#### Task requirements:
Although the entries contain pictures, the copy should hold only their exact text.
*** Opening Input data ***
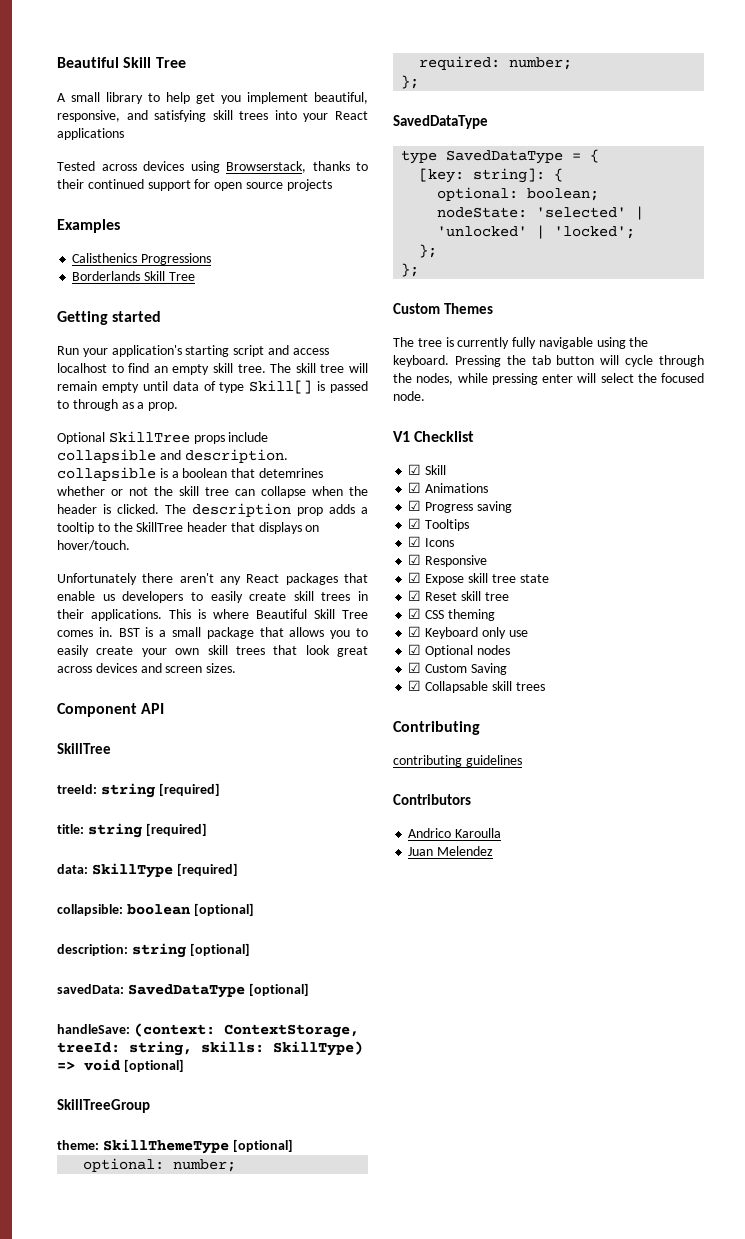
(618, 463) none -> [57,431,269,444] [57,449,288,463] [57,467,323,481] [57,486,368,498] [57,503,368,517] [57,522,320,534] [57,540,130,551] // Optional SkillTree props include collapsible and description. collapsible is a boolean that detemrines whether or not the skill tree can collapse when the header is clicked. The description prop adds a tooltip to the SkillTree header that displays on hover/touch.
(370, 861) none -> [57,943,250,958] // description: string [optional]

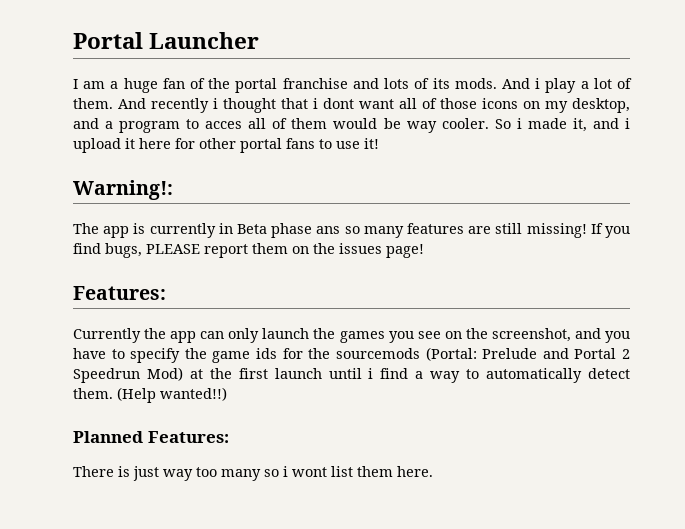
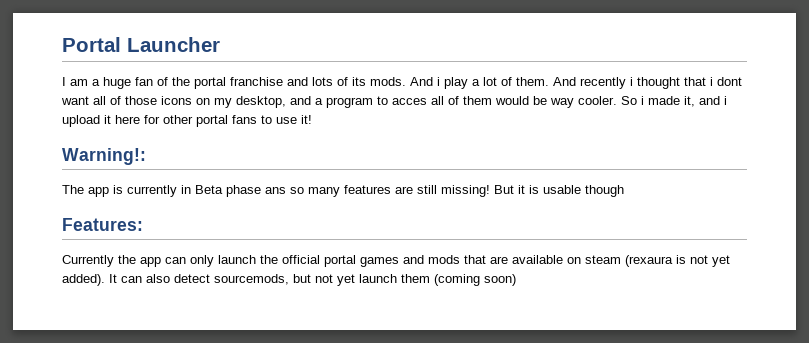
[590,223,630,238] [73,243,424,258] If you find bugs, PLEASE report them on the issues page! -> [494,185,624,197] But it is usable though
[339,328,630,343] [73,347,631,363] [73,367,630,383] [73,387,227,403] [73,431,229,443] [73,466,433,481] games you see on the screenshot, and you have to specify the game ids for the sourcemods (Portal: Prelude and Portal 2 Speedrun Mod) at the first launch until i find a way to automatically detect them. (Help wanted!!) // Planned Features: // There is just way too many so i wont list them here. -> [282,255,730,267] [62,274,516,286] official portal games and mods that are available on steam (rexaura is not yet added). It can also detect sourcemods, but not yet launch them (coming soon)

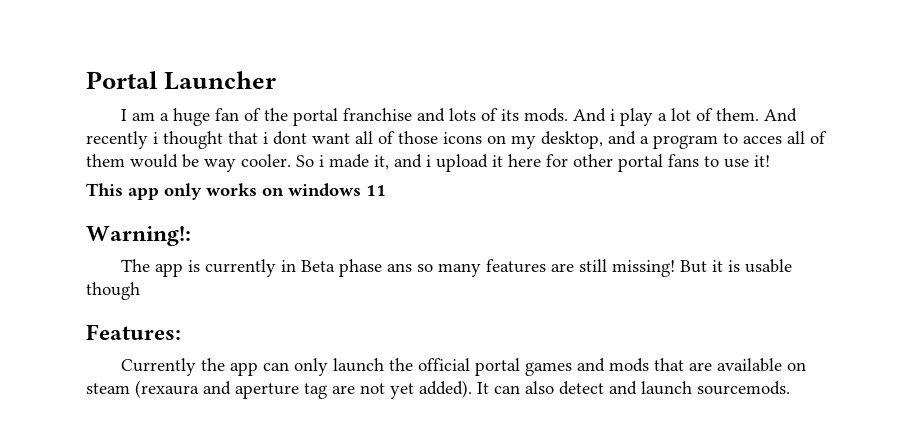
(312, 119) none -> [86,183,386,200] // This app only works on windows 11
[676,255,686,264] is -> [203,381,355,399] and aperture tag are
[214,274,516,286] sourcemods, but not yet launch them (coming soon) -> [609,381,790,395] and launch sourcemods.

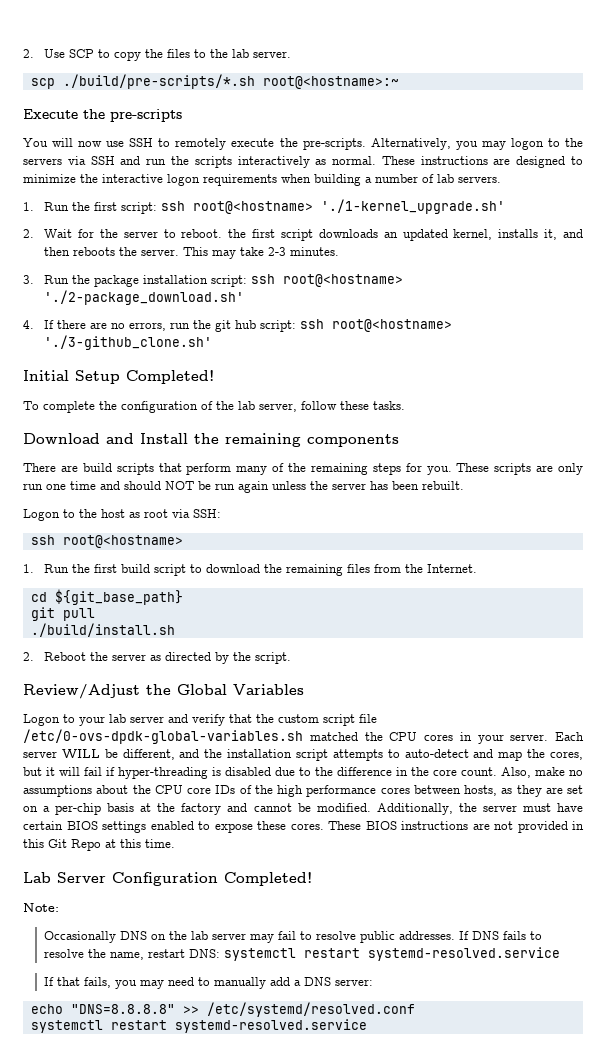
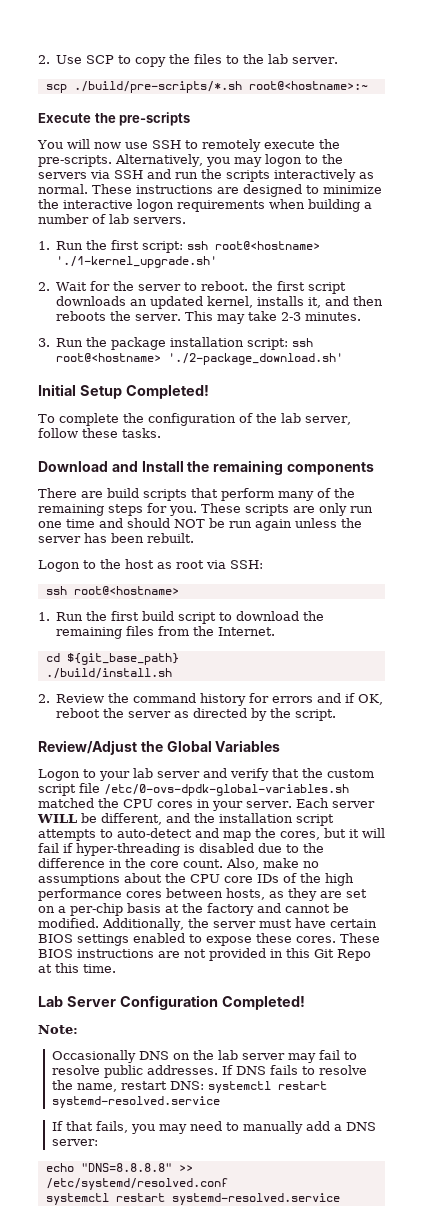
[23,319,453,332] [44,335,213,350] // 4. If there are no errors, run the git hub script: ssh root@<hostname> './3-github_clone.sh' -> (344, 359) none
[30,607,95,621] // git pull -> (179, 659) none
[44,652,87,661] Reboot -> [56,693,384,706] [56,708,101,718] Review the command history for errors and if OK, reboot

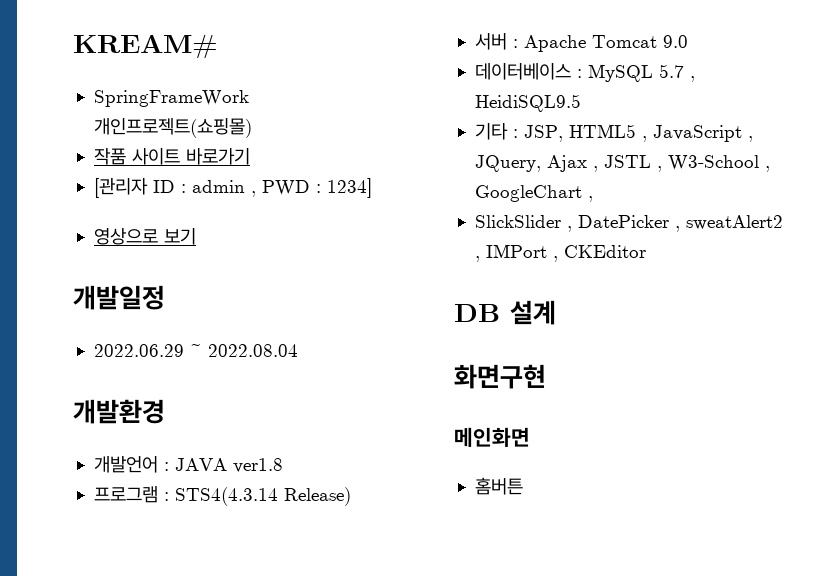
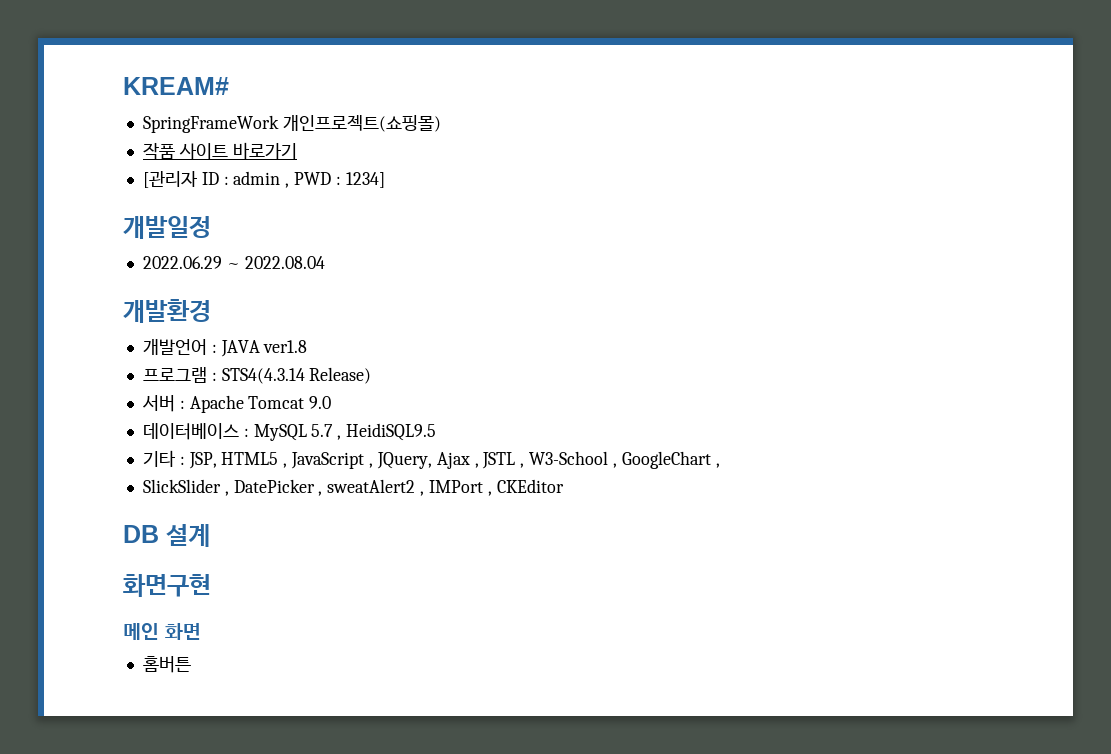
[93,228,196,245] // 영상으로 보기 -> (385, 180) none
[454,427,530,447] 메인화면 -> [123,623,201,640] 메인 화면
*** Closing Input data ***
#### Exercise answer:
(618, 463) none -> [57,431,269,444] [57,449,288,463] [57,467,323,481] [57,486,368,498] [57,503,368,517] [57,522,320,534] [57,540,130,551] // Optional SkillTree props include collapsible and description. collapsible is a boolean that detemrines whether or not the skill tree can collapse when the header is clicked. The description prop adds a tooltip to the SkillTree header that displays on hover/touch.
(370, 861) none -> [57,943,250,958] // description: string [optional]

[590,223,630,238] [73,243,424,258] If you find bugs, PLEASE report them on the issues page! -> [494,185,624,197] But it is usable though
[339,328,630,343] [73,347,631,363] [73,367,630,383] [73,387,227,403] [73,431,229,443] [73,466,433,481] games you see on the screenshot, and you have to specify the game ids for the sourcemods (Portal: Prelude and Portal 2 Speedrun Mod) at the first launch until i find a way to automatically detect them. (Help wanted!!) // Planned Features: // There is just way too many so i wont list them here. -> [282,255,730,267] [62,274,516,286] official portal games and mods that are available on steam (rexaura is not yet added). It can also detect sourcemods, but not yet launch them (coming soon)

(312, 119) none -> [86,183,386,200] // This app only works on windows 11
[676,255,686,264] is -> [203,381,355,399] and aperture tag are
[214,274,516,286] sourcemods, but not yet launch them (coming soon) -> [609,381,790,395] and launch sourcemods.

[23,319,453,332] [44,335,213,350] // 4. If there are no errors, run the git hub script: ssh root@<hostname> './3-github_clone.sh' -> (344, 359) none
[30,607,95,621] // git pull -> (179, 659) none
[44,652,87,661] Reboot -> [56,693,384,706] [56,708,101,718] Review the command history for errors and if OK, reboot

[93,228,196,245] // 영상으로 보기 -> (385, 180) none
[454,427,530,447] 메인화면 -> [123,623,201,640] 메인 화면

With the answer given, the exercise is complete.